/---

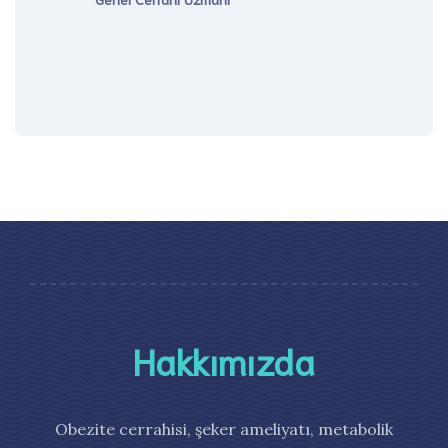
Hakkımızda
Obezite cerrahisi, şeker ameliyatı, metabolik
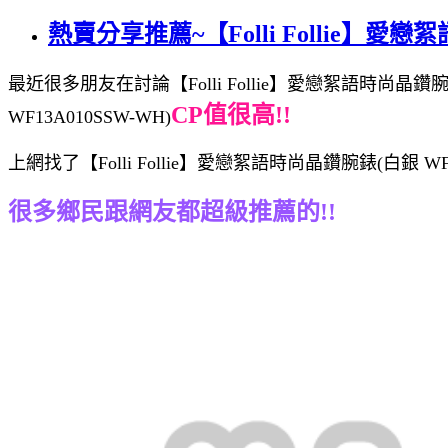
熱賣分享推薦~【Folli Follie】愛戀
最近很多朋友在討論【Folli Follie】愛戀絮語時尚晶鑽腕錶
CP值很高!!
WF13A010SSW-WH)
上網找了【Folli Follie】愛戀絮語時尚晶鑽腕錶(白銀 
很多鄉民跟網友都超級推薦的!!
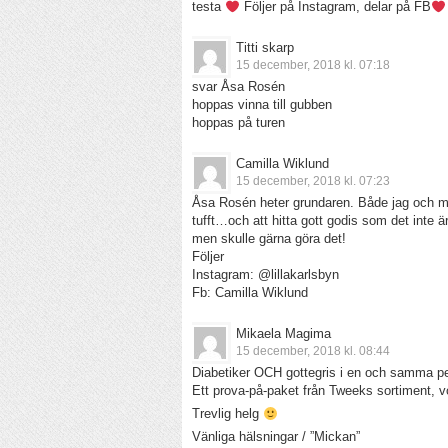
testa
Följer på Instagram, delar på FB
Titti skarp
15 december, 2018 kl. 07:18
svar Åsa Rosén
hoppas vinna till gubben
hoppas på turen
Camilla Wiklund
15 december, 2018 kl. 07:23
Åsa Rosén heter grundaren. Både jag och min
tufft…och att hitta gott godis som det inte ä
men skulle gärna göra det!
Följer
Instagram: @lillakarlsbyn
Fb: Camilla Wiklund
Mikaela Magima
15 december, 2018 kl. 08:44
Diabetiker OCH gottegris i en och samma per
Ett prova-på-paket från Tweeks sortiment, 
Trevlig helg
Vänliga hälsningar / ”Mickan”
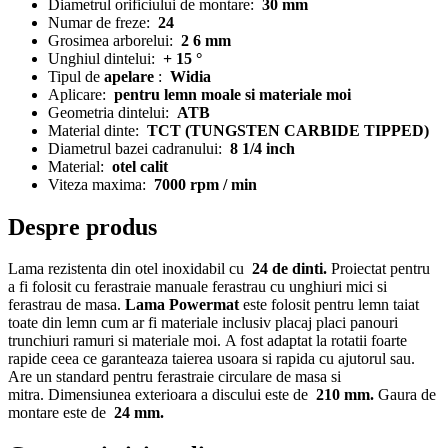
Diametrul orificiului de montare:
30 mm
Numar de freze:
24
Grosimea arborelui:
2 6 mm
Unghiul dintelui:
+ 15 °
Tipul de
apelare
:
Widia
Aplicare:
pentru lemn moale si materiale moi
Geometria dintelui:
ATB
Material dinte:
TCT (TUNGSTEN CARBIDE TIPPED)
Diametrul bazei cadranului:
8 1/4 inch
Material:
otel calit
Viteza maxima:
7000 rpm / min
Despre produs
Lama rezistenta din otel inoxidabil cu
24 de dinti.
Proiectat pentru
a fi folosit cu ferastraie manuale ferastrau cu unghiuri mici si
ferastrau de masa.
Lama Powermat
este folosit pentru lemn taiat
toate din lemn cum ar fi materiale inclusiv placaj placi panouri
trunchiuri ramuri si materiale moi. A fost adaptat la rotatii foarte
rapide ceea ce garanteaza taierea usoara si rapida cu ajutorul sau.
Are un standard pentru ferastraie circulare de masa si
mitra. Dimensiunea exterioara a discului este de
210 mm.
Gaura de
montare este de
24 mm.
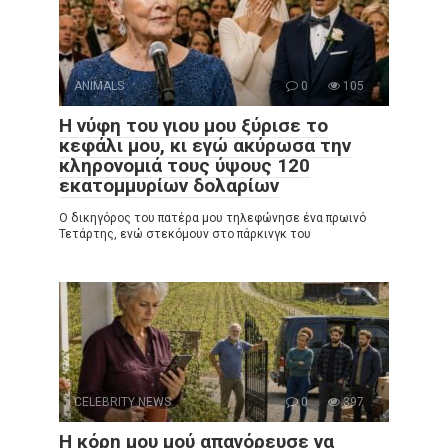
ANIMALS
0
105
Η νύφη του γιου μου ξύρισε το
κεφάλι μου, κι εγώ ακύρωσα την
κληρονομιά τους ύψους 120
εκατομμυρίων δολαρίων
Ο δικηγόρος του πατέρα μου τηλεφώνησε ένα πρωινό
Τετάρτης, ενώ στεκόμουν στο πάρκινγκ του
CELEBRITY NEWS
0
397
Η κόρη μου μού απαγόρευσε να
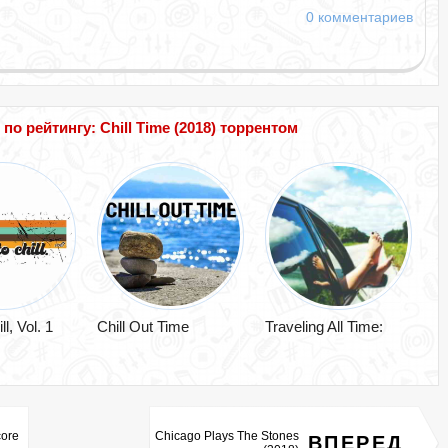
0 комментариев
 рейтингу: Chill Time (2018) торрентом
l, Vol. 1
Chill Out Time
Traveling All Time:
core
Chicago Plays The Stones
ВПЕРЕД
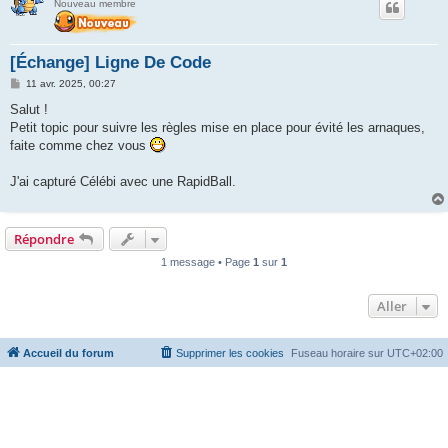
Nouveau membre
[Échange] Ligne De Code
M
11 avr. 2025, 00:27
e
s
Salut !
s
Petit topic pour suivre les règles mise en place pour évité les arnaques,
a
g
faite comme chez vous
e
J'ai capturé Célébi avec une RapidBall.
Répondre
1 message • Page
1
sur
1
Aller
Accueil du forum
Supprimer les cookies
Fuseau horaire sur
UTC+02:00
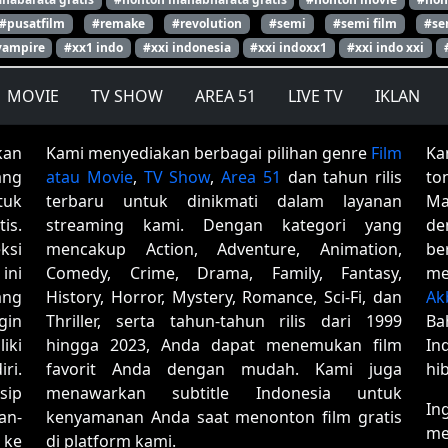
#pusatfilm
#remake
#revolution
#semi
#semi film
#se
vampire
#xx1 indo
#xxi indonesia
#xxi indoxx1
#xxi indo xxi
MOVIE
TV SHOW
AREA 51
LIVE TV
IKLAN
kan
Kami menyediakan berbagai pilihan genre
Film
Ka
ang
atau Movie
,
TV Show
,
Area 51
dan tahun rilis
to
tuk
terbaru untuk dinikmati dalam layanan
Ma
is.
streaming kami. Dengan kategori yang
de
ksi
mencakup Action, Adventure, Animation,
be
ini
Comedy, Crime, Drama, Family, Fantasy,
me
ang
History, Horror, Mystery, Romance, Sci-Fi, dan
Ak
gin
Thriller, serta tahun-tahun rilis dari 1999
Ba
iki
hingga 2023, Anda dapat menemukan film
In
ri.
favorit Anda dengan mudah. Kami juga
hi
sip
menawarkan subtitle Indonesia untuk
In
an-
kenyamanan Anda saat menonton film gratis
me
 ke
di platform kami.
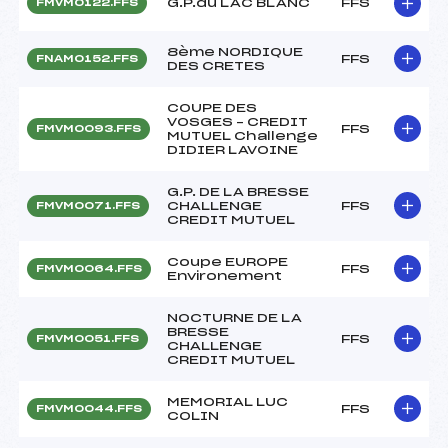
G.P.du LAC BLANC
FFS
FMVM0122.FFS
8ème NORDIQUE
FFS
FNAM0152.FFS
DES CRETES
COUPE DES
VOSGES – CREDIT
FFS
FMVM0093.FFS
MUTUEL Challenge
DIDIER LAVOINE
G.P. DE LA BRESSE
CHALLENGE
FFS
FMVM0071.FFS
CREDIT MUTUEL
Coupe EUROPE
FFS
FMVM0064.FFS
Environement
NOCTURNE DE LA
BRESSE
FFS
FMVM0051.FFS
CHALLENGE
CREDIT MUTUEL
MEMORIAL LUC
FFS
FMVM0044.FFS
COLIN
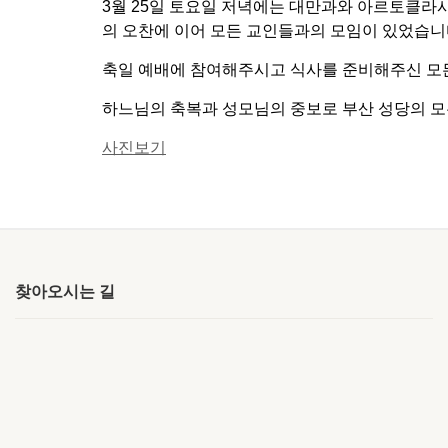
3월 25일 토요일 저녁에는 대만과와 아르토클라시아
의 오찬에 이어 모든 교인들과의 모임이 있었습니
축일 예배에 참여해주시고 식사를 준비해주신 모
하느님의 축복과 성모님의 중보로 부산 성당의 모
사진보기
찾아오시는 길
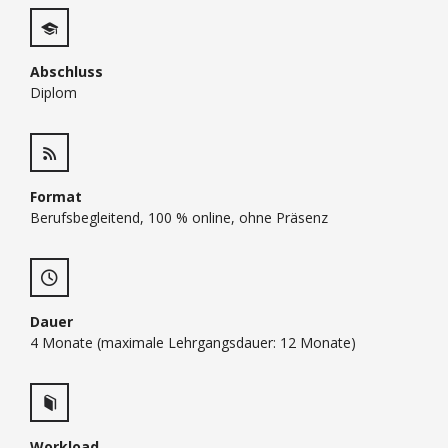
Abschluss
Diplom
Format
Berufsbegleitend, 100 % online, ohne Präsenz
Dauer
4 Monate (maximale Lehrgangsdauer: 12 Monate)
Workload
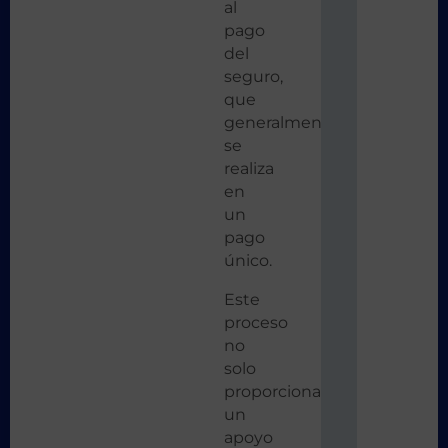
al
pago
del
seguro,
que
generalmente
se
realiza
en
un
pago
único.
Este
proceso
no
solo
proporciona
un
apoyo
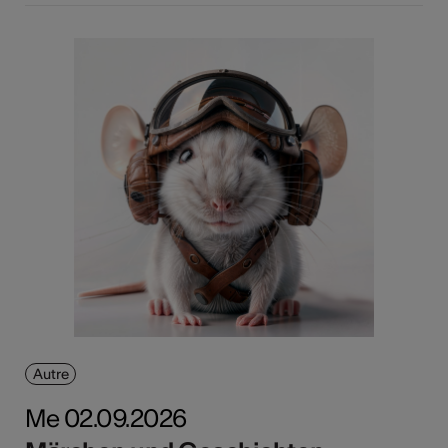
Autre
Me 02.09.2026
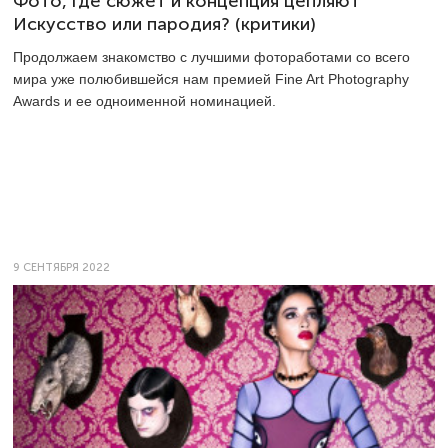
Фото, где сюжет и концепция цепляют
Искусство или пародия? (критики)
Продолжаем знакомство с лучшими фотоработами со всего
мира уже полюбившейся нам премией Fine Art Photography
Awards и ее одноименной номинацией.
9 СЕНТЯБРЯ 2022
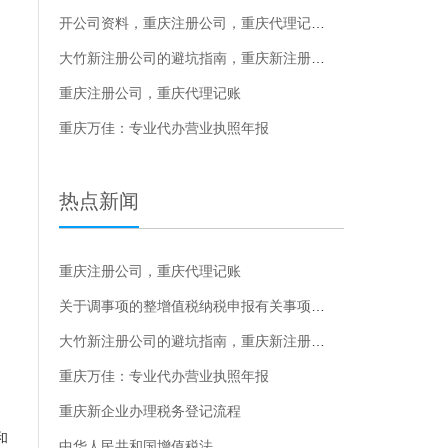
开公司资料，重庆注册公司，重庆代理记账，
大竹新注册公司的避坑指南，重庆新注册公司的避坑指南
重庆注册公司，重庆代理记账
重庆万佳：专业代办营业执照年报
热点新闻
重庆注册公司，重庆代理记账
关于调事项的整增值税纳税申报有关事项的公告的解读
大竹新注册公司的避坑指南，重庆新注册公司的避坑指南
重庆万佳：专业代办营业执照年报
重庆新企业办理税务登记流程
和
中华人民共和国增值税法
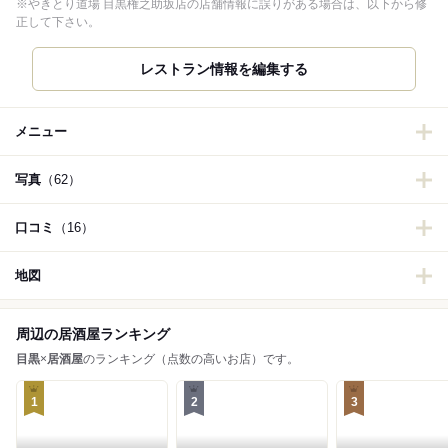
※やきとり道場 目黒権之助坂店の店舗情報に誤りがある場合は、以下から修
正して下さい。
レストラン情報を編集する
メニュー
写真
（62）
口コミ
（16）
地図
周辺の居酒屋ランキング
目黒
×
居酒屋
のランキング（点数の高いお店）です。
1
2
3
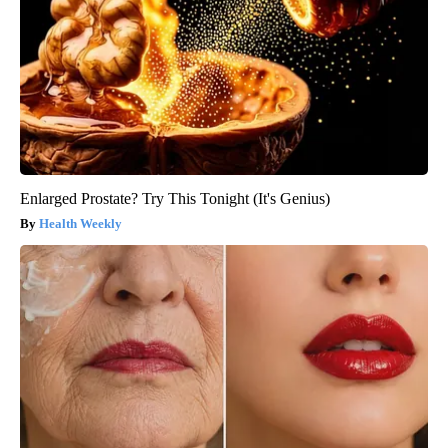
Enlarged Prostate? Try This Tonight (It's Genius)
Health Weekly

\---

What this task involves ▸ Give the records above again in full and exactly, but exclude every picture.

Completed exercise ▸
Hakkımızda
Obezite cerrahisi, şeker ameliyatı, metabolik
熱賣分享推薦~【Folli Follie】愛戀
最近很多朋友在討論【Folli Follie】愛戀絮語時尚晶鑽腕錶
CP值很高!!
WF13A010SSW-WH)
上網找了【Folli Follie】愛戀絮語時尚晶鑽腕錶(白銀 
很多鄉民跟網友都超級推薦的!!
testa
Följer på Instagram, delar på FB
Titti skarp
15 december, 2018 kl. 07:18
svar Åsa Rosén
hoppas vinna till gubben
hoppas på turen
Camilla Wiklund
15 december, 2018 kl. 07:23
Åsa Rosén heter grundaren. Både jag och min
tufft…och att hitta gott godis som det inte ä
men skulle gärna göra det!
Följer
Instagram: @lillakarlsbyn
Fb: Camilla Wiklund
Mikaela Magima
15 december, 2018 kl. 08:44
Diabetiker OCH gottegris i en och samma per
Ett prova-på-paket från Tweeks sortiment, 
Trevlig helg
Vänliga hälsningar / ”Mickan”
Diametrul orificiului de montare:
30 mm
Numar de freze:
24
Grosimea arborelui:
2 6 mm
Unghiul dintelui:
+ 15 °
Tipul de
apelare
:
Widia
Aplicare:
pentru lemn moale si materiale moi
Geometria dintelui:
ATB
Material dinte:
TCT (TUNGSTEN CARBIDE TIPPED)
Diametrul bazei cadranului:
8 1/4 inch
Material:
otel calit
Viteza maxima:
7000 rpm / min
Despre produs
Lama rezistenta din otel inoxidabil cu
24 de dinti.
Proiectat pentru
a fi folosit cu ferastraie manuale ferastrau cu unghiuri mici si
ferastrau de masa.
Lama Powermat
este folosit pentru lemn taiat
toate din lemn cum ar fi materiale inclusiv placaj placi panouri
trunchiuri ramuri si materiale moi. A fost adaptat la rotatii foarte
rapide ceea ce garanteaza taierea usoara si rapida cu ajutorul sau.
Are un standard pentru ferastraie circulare de masa si
mitra. Dimensiunea exterioara a discului este de
210 mm.
Gaura de
montare este de
24 mm.
ANIMALS
0
105
Η νύφη του γιου μου ξύρισε το
κεφάλι μου, κι εγώ ακύρωσα την
κληρονομιά τους ύψους 120
εκατομμυρίων δολαρίων
Ο δικηγόρος του πατέρα μου τηλεφώνησε ένα πρωινό
Τετάρτης, ενώ στεκόμουν στο πάρκινγκ του
CELEBRITY NEWS
0
397
Η κόρη μου μού απαγόρευσε να
0 комментариев
 рейтингу: Chill Time (2018) торрентом
l, Vol. 1
Chill Out Time
Traveling All Time:
core
Chicago Plays The Stones
ВПЕРЕД
Nouveau membre
[Échange] Ligne De Code
M
11 avr. 2025, 00:27
e
s
Salut !
s
Petit topic pour suivre les règles mise en place pour évité les arnaques,
a
g
faite comme chez vous
e
J'ai capturé Célébi avec une RapidBall.
Répondre
1 message • Page
1
sur
1
Aller
Accueil du forum
Supprimer les cookies
Fuseau horaire sur
UTC+02:00
#pusatfilm
#remake
#revolution
#semi
#semi film
#se
vampire
#xx1 indo
#xxi indonesia
#xxi indoxx1
#xxi indo xxi
MOVIE
TV SHOW
AREA 51
LIVE TV
IKLAN
kan
Kami menyediakan berbagai pilihan genre
Film
Ka
ang
atau Movie
,
TV Show
,
Area 51
dan tahun rilis
to
tuk
terbaru untuk dinikmati dalam layanan
Ma
is.
streaming kami. Dengan kategori yang
de
ksi
mencakup Action, Adventure, Animation,
be
ini
Comedy, Crime, Drama, Family, Fantasy,
me
ang
History, Horror, Mystery, Romance, Sci-Fi, dan
Ak
gin
Thriller, serta tahun-tahun rilis dari 1999
Ba
iki
hingga 2023, Anda dapat menemukan film
In
ri.
favorit Anda dengan mudah. Kami juga
hi
sip
menawarkan subtitle Indonesia untuk
In
an-
kenyamanan Anda saat menonton film gratis
me
 ke
di platform kami.
G.P.du LAC BLANC
FFS
FMVM0122.FFS
8ème NORDIQUE
FFS
FNAM0152.FFS
DES CRETES
COUPE DES
VOSGES – CREDIT
FFS
FMVM0093.FFS
MUTUEL Challenge
DIDIER LAVOINE
G.P. DE LA BRESSE
CHALLENGE
FFS
FMVM0071.FFS
CREDIT MUTUEL
Coupe EUROPE
FFS
FMVM0064.FFS
Environement
NOCTURNE DE LA
BRESSE
FFS
FMVM0051.FFS
CHALLENGE
CREDIT MUTUEL
MEMORIAL LUC
FFS
FMVM0044.FFS
COLIN
3월 25일 토요일 저녁에는 대만과와 아르토클라시아
의 오찬에 이어 모든 교인들과의 모임이 있었습니
축일 예배에 참여해주시고 식사를 준비해주신 모
하느님의 축복과 성모님의 중보로 부산 성당의 모
사진보기
찾아오시는 길
Abschluss
Diplom
Format
Berufsbegleitend, 100 % online, ohne Präsenz
Dauer
4 Monate (maximale Lehrgangsdauer: 12 Monate)
Workload
al
pago
del
seguro,
que
generalmente
se
realiza
en
un
pago
único.
Este
proceso
no
solo
proporciona
un
apoyo
Autre
Me 02.09.2026
Фото, где сюжет и концепция цепляют
Искусство или пародия? (критики)
Продолжаем знакомство с лучшими фотоработами со всего
мира уже полюбившейся нам премией Fine Art Photography
Awards и ее одноименной номинацией.
9 СЕНТЯБРЯ 2022
开公司资料，重庆注册公司，重庆代理记账，
大竹新注册公司的避坑指南，重庆新注册公司的避坑指南
重庆注册公司，重庆代理记账
重庆万佳：专业代办营业执照年报
热点新闻
重庆注册公司，重庆代理记账
关于调事项的整增值税纳税申报有关事项的公告的解读
大竹新注册公司的避坑指南，重庆新注册公司的避坑指南
重庆万佳：专业代办营业执照年报
重庆新企业办理税务登记流程
和
中华人民共和国增值税法
※やきとり道場 目黒権之助坂店の店舗情報に誤りがある場合は、以下から修
正して下さい。
レストラン情報を編集する
メニュー
写真
（62）
口コミ
（16）
地図
周辺の居酒屋ランキング
目黒
×
居酒屋
のランキング（点数の高いお店）です。
1
2
3
Enlarged Prostate? Try This Tonight (It's Genius)
Health Weekly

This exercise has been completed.